Bienaventurados los pacíficos, porque ellos serán llamados hijos de Dios. Bienaventurados los perseguidos por causa de la Justicia, porque de ellos es el Reino de los Cielos. Bienaventurados seréis cuando os injurien, persigan y, mintiendo, digan todo mal contra vosotros por causa mía. Alegraos y regocijaos, porque vuestra recompensa será grande en los Cielos. Pues así persiguieron a los profetas antes que a vosotros;
Mateo 5, 9-12
5 comentarios
Tengo devoción a dos mártires también valencianos. José María Corbin, valenciano, laico, de 22años, al que buscaron expresamente en Santander para asesinarlo. Y Arturo Ros, de Vinalesa, padre de familia numerosa, al que tuvieron que asesinar , arrojándolo a un pozo ardiendo, vecinos de otros pueblos pues del suyo se negaban .

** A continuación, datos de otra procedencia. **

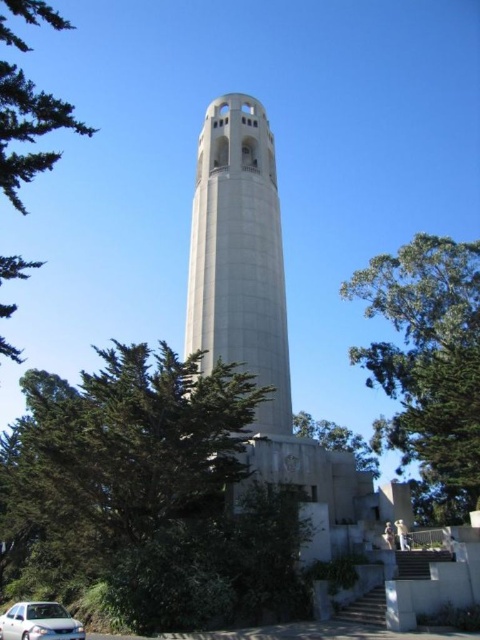
Which is more to the left, green leafy tree at upper right or green leafy tree at left?

green leafy tree at left is more to the left.

Is green leafy tree at upper right below green leafy tree at left?

Yes, green leafy tree at upper right is below green leafy tree at left.

Find the location of a particular element. green leafy tree at upper right is located at coordinates (428, 365).

Find the location of a particular element. The width and height of the screenshot is (480, 640). green leafy tree at upper right is located at coordinates (428, 365).

Is green leafy tree at center positioned in front of white concrete tower at center?

Yes, green leafy tree at center is in front of white concrete tower at center.

Does green leafy tree at center appear over white concrete tower at center?

Actually, green leafy tree at center is below white concrete tower at center.

Image resolution: width=480 pixels, height=640 pixels. Find the location of `green leafy tree at center`. green leafy tree at center is located at coordinates (151, 492).

The height and width of the screenshot is (640, 480). I want to click on green leafy tree at center, so click(x=151, y=492).

Can you confirm if green leafy tree at center is positioned below white matte car at lower left?

Incorrect, green leafy tree at center is not positioned below white matte car at lower left.

Measure the distance from green leafy tree at center to white matte car at lower left.

7.98 meters

Does point (158, 577) lie behind point (22, 605)?

No, (158, 577) is closer to viewer.

Where is `green leafy tree at center`? The image size is (480, 640). green leafy tree at center is located at coordinates (151, 492).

Esta es la riqueza espiritual de sus familias y de todos los cristianos. Un cordial saludo.
Desconozco el porqué de que si siendo mártir va directamente al cielo, hay largos procesos para su canonización. Gracias, si alguien pudiera explicarlo.
¡Mártires del Señor, que gozáis de la visión beatífica por la eternidad, rogad por nosotros!